§ Excerpt

CMVN

Cepstral mean variance normalization (CMVN) on speech features

  • The CmvnPostProcessor class is used for accumulating CMVN statistics and applying CMVN on features using accumulated statistics. Uses the Kaldi implementation (see [kaldi-cmvn]):

    Features –> CmvnPostProcessor –> Features

  • The SlidingWindowCmvnPostProcessor class is used to apply sliding window CMVN. With that class, each window is normalized independantly. Uses the Kaldi implementation:

    Features –> SlidingWindowCmvnPostProcessor –> Features

Examples

Compute MFCC features:

>>> import numpy as np
>>> from shennong.audio import Audio
>>> from shennong.features.processor.mfcc import MfccProcessor
>>> from shennong.features.postprocessor.cmvn import CmvnPostProcessor
>>> audio = Audio.load('./test/data/test.wav')
>>> mfcc = MfccProcessor(sample_rate=audio.sample_rate).process(audio)

(Chart analysis data)
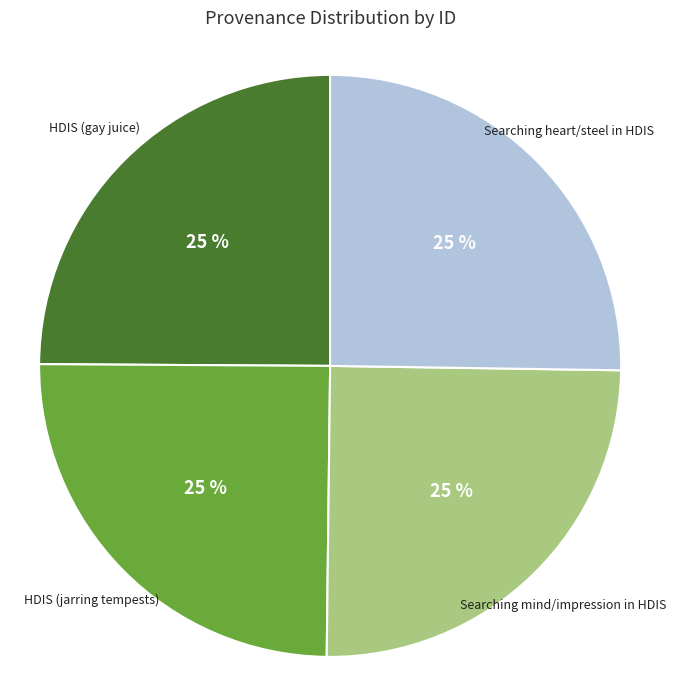

To the nearest percent, what is the combined percentage of Searching mind/impression in HDIS and Searching heart/steel in HDIS?

50%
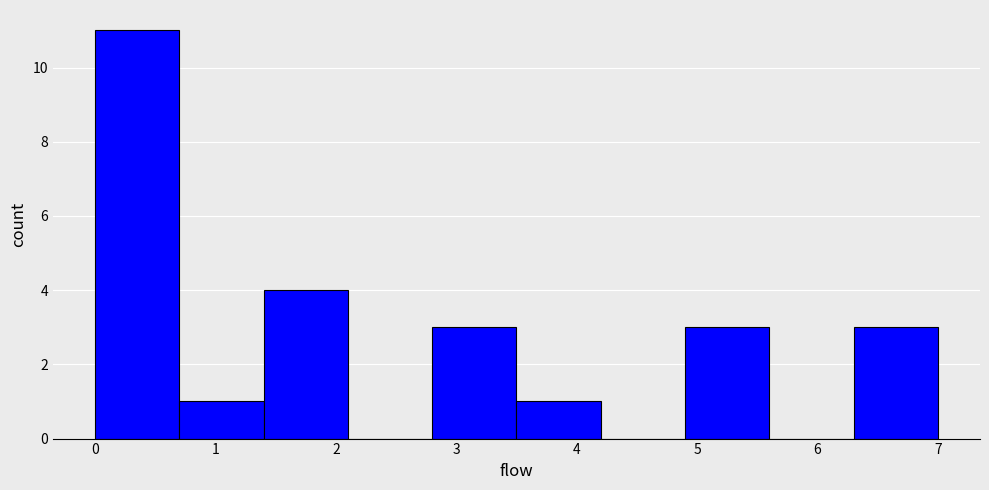

Which range on the x-axis has the tallest bar?

0.0 to 0.7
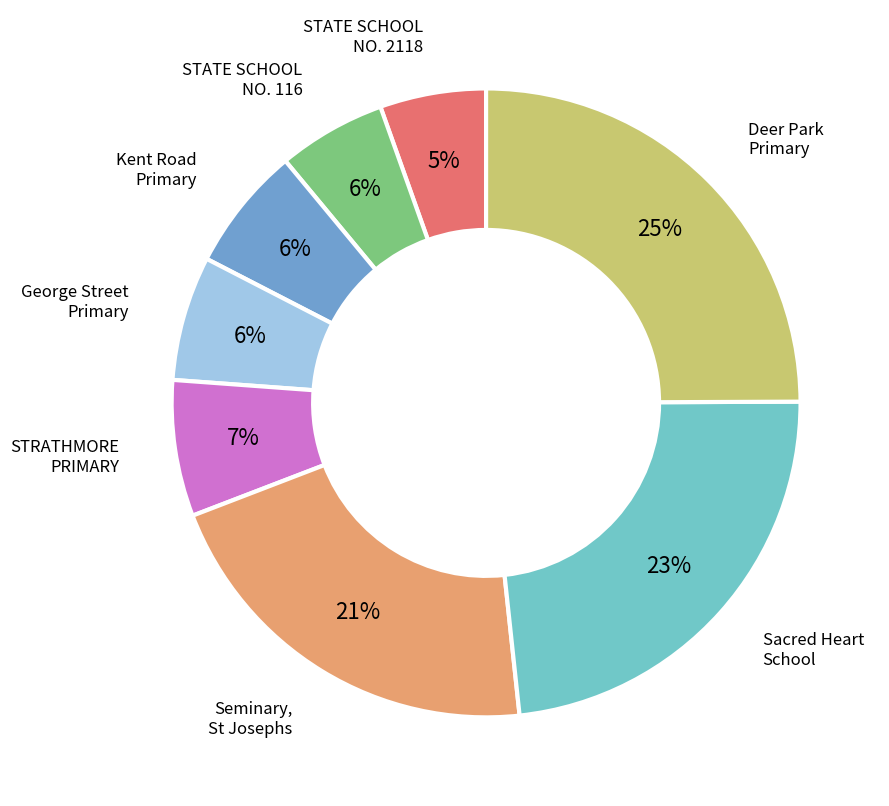

Is there any slice that represents more than half of the pie?

No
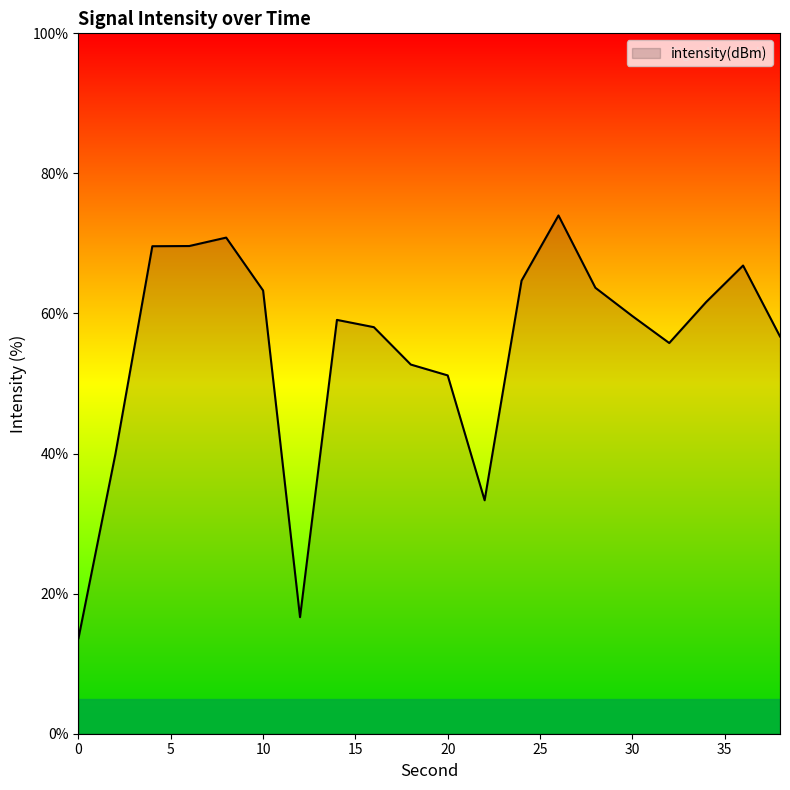

What is the maximum value shown in the chart?

74.0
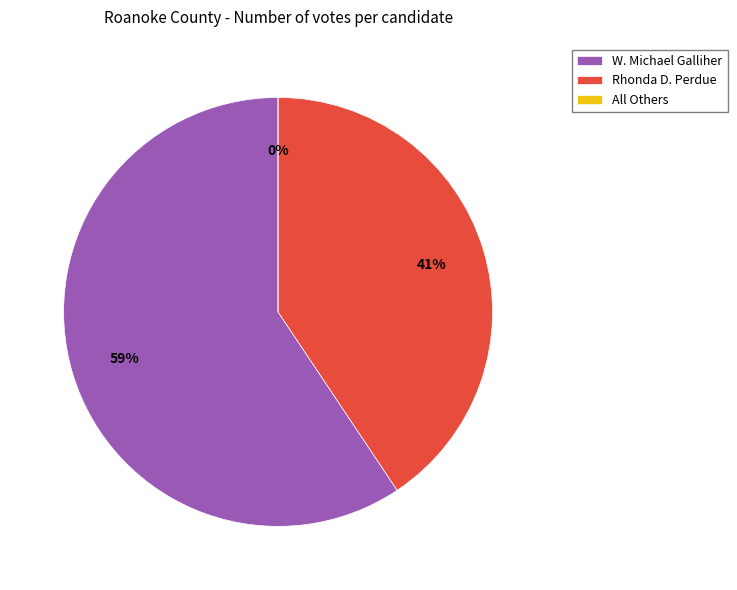

Is there a majority slice in this chart?

Yes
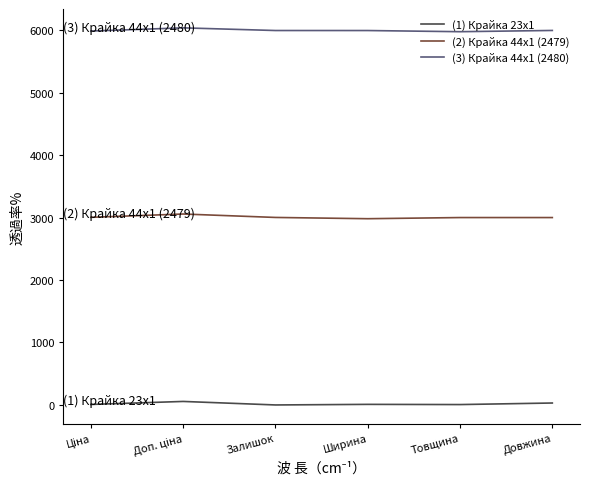

What position from the left is Товщина?

5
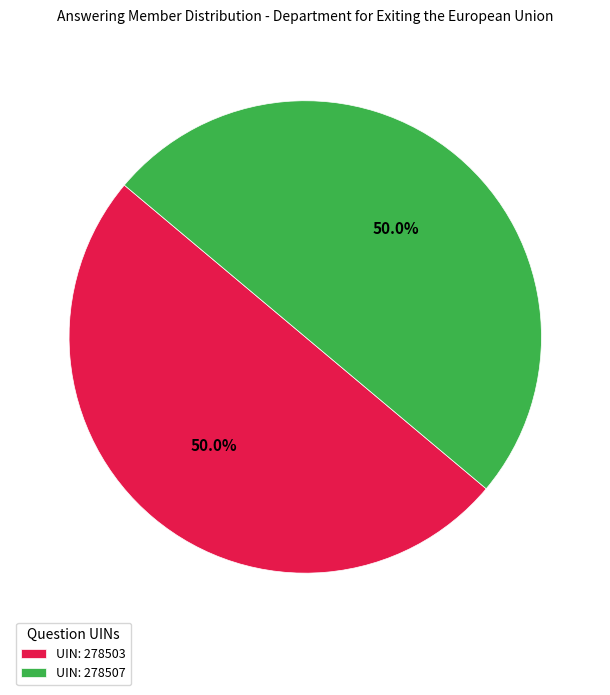

What is the ratio of the value at UIN: 278503 to the value at UIN: 278507?

1.0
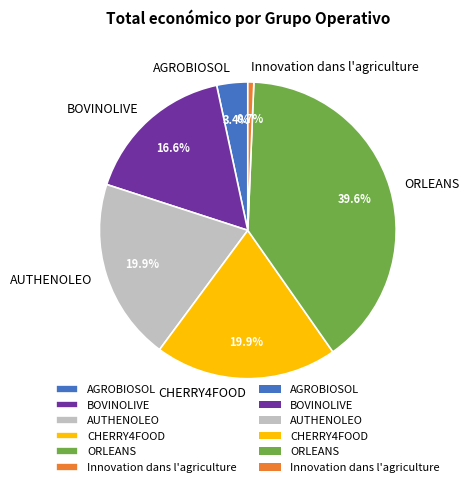

True or false: ORLEANS accounts for 54% of the total.

False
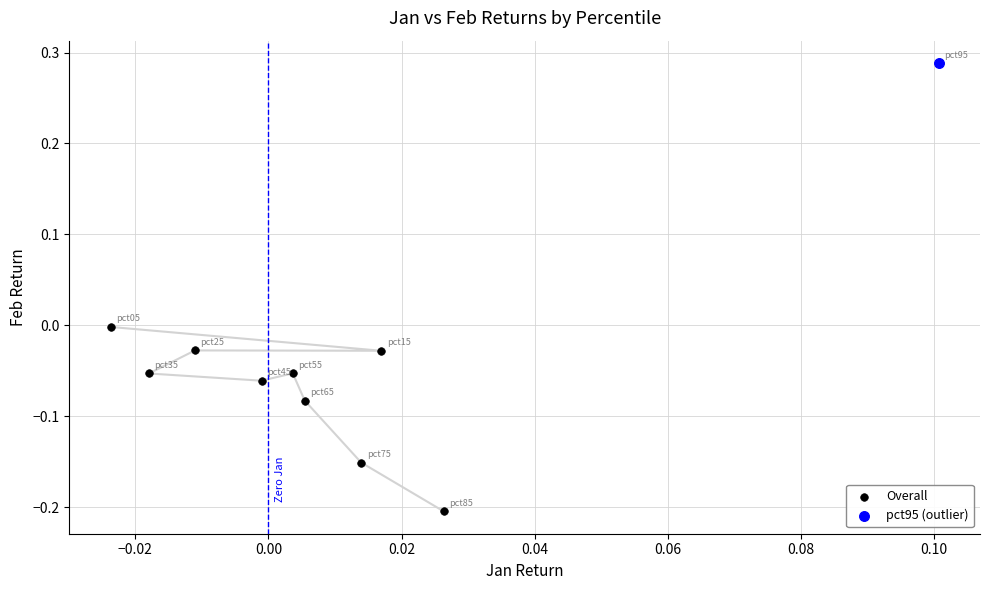

What are all the series names shown in the legend?

Overall, pct95 (outlier)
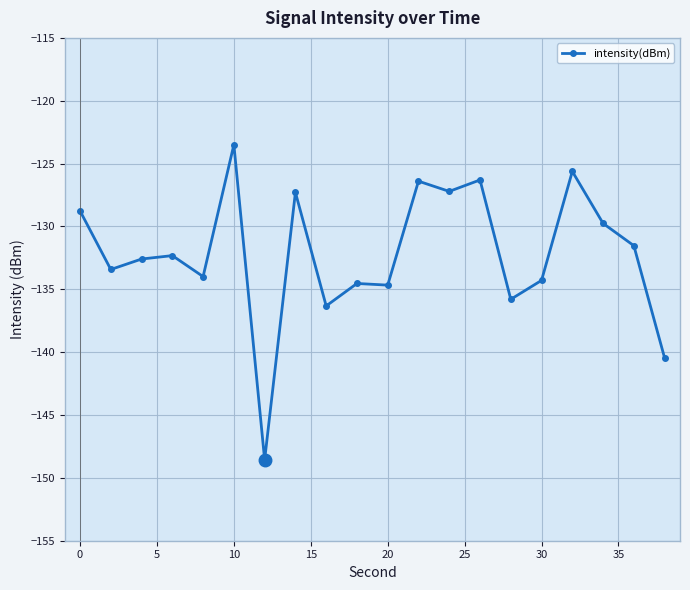

True or false: there are more than 0 points higher than both neighbors.

True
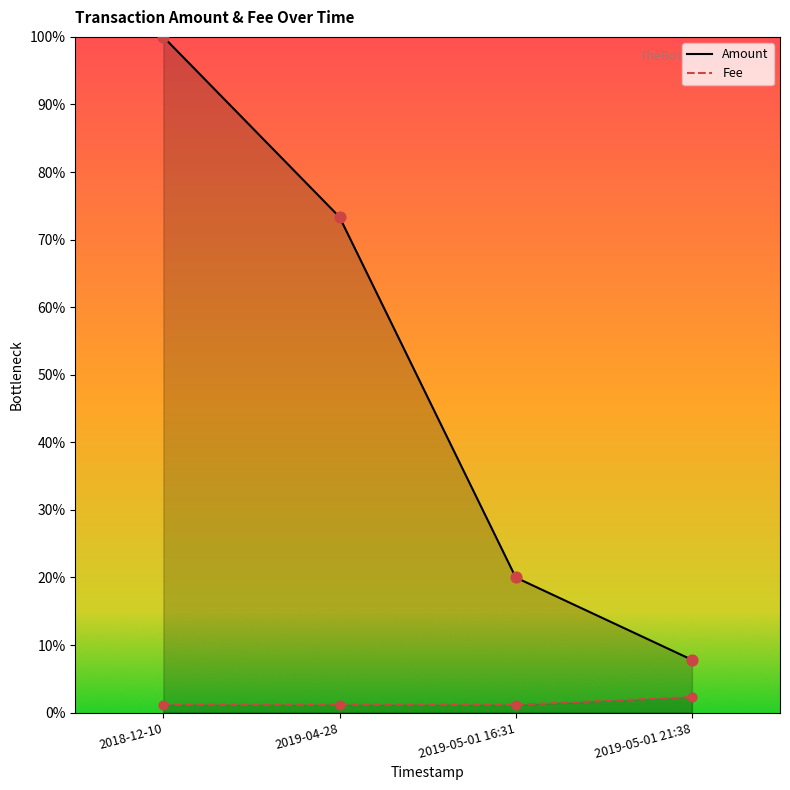

Which series contains the highest Y value?

Amount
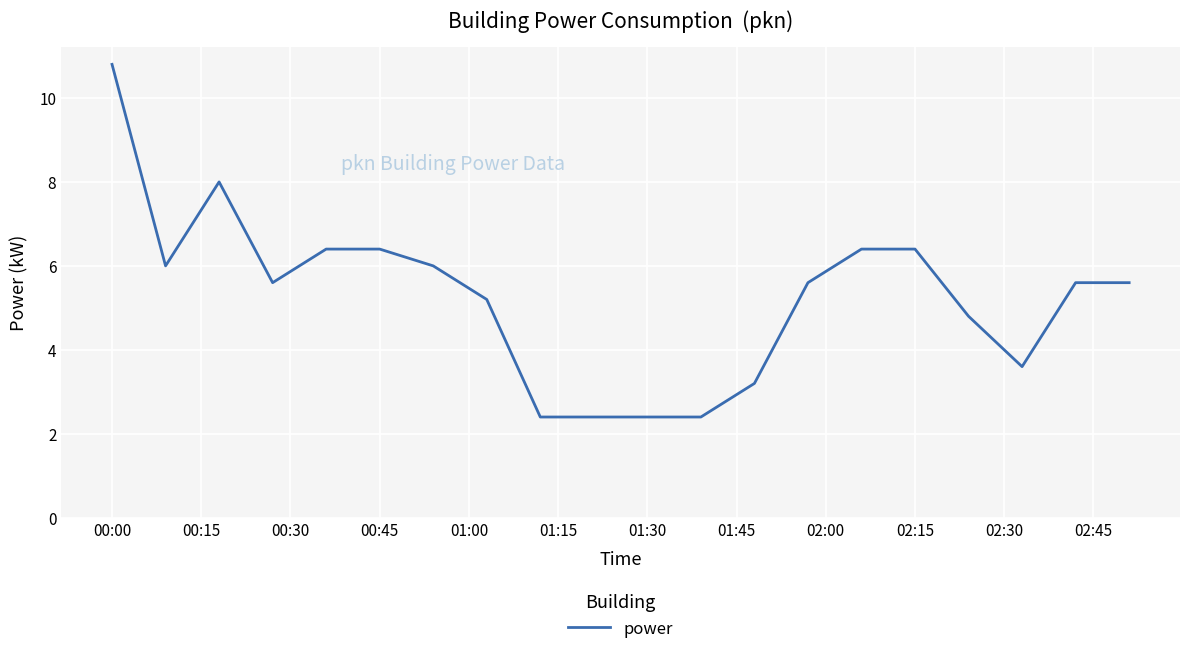

What is the greatest value displayed?

10.8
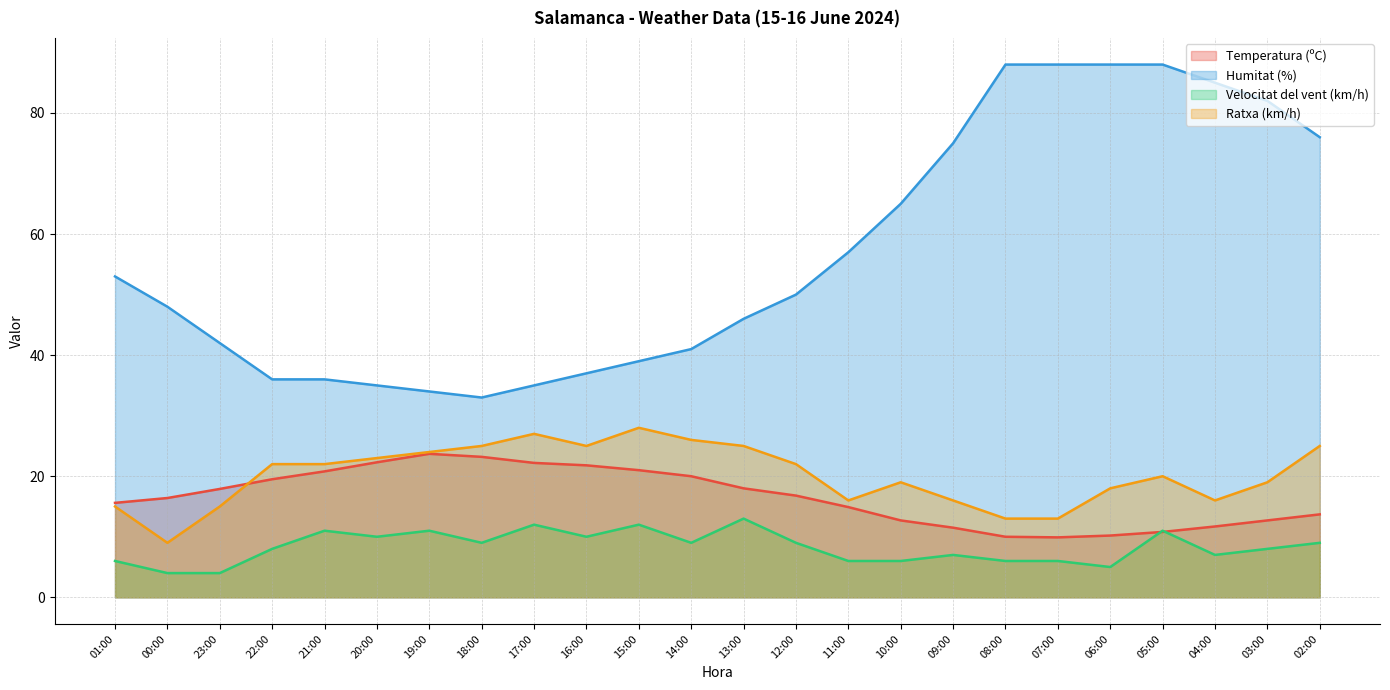

At 10:00, list the series in order from largest to smallest.

Humitat (%), Ratxa (km/h), Temperatura (ºC), Velocitat del vent (km/h)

§ Task requirements
Retype everything in the CMVN documentation above, from "Features –> SlidingWindowCmvnPostProcessor" down to "audio = Audio.load('./test/data/test.wav')".

§ Result of this exercise
Features –> SlidingWindowCmvnPostProcessor –> Features

Examples

Compute MFCC features:

>>> import numpy as np
>>> from shennong.audio import Audio
>>> from shennong.features.processor.mfcc import MfccProcessor
>>> from shennong.features.postprocessor.cmvn import CmvnPostProcessor
>>> audio = Audio.load('./test/data/test.wav')